Segment Start: THE RECORDS

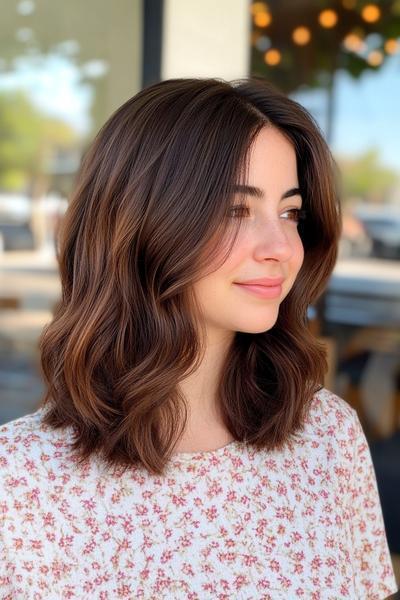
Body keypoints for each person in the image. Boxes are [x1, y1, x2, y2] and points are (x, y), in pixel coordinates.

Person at [0, 77, 397, 599]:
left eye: (290, 212)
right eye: (236, 210)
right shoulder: (18, 483)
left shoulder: (328, 437)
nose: (281, 246)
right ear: (144, 221)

Segment End: THE RECORDS

- **INSTRUCTIONS FOR THE TASK**
Each line from the one holding "left eye: (290, 212)" down to the end of the records above is to be repeated exactly; no other line belongs in the reply.

- **SOLUTION FOR THIS TASK**
left eye: (290, 212)
right eye: (236, 210)
right shoulder: (18, 483)
left shoulder: (328, 437)
nose: (281, 246)
right ear: (144, 221)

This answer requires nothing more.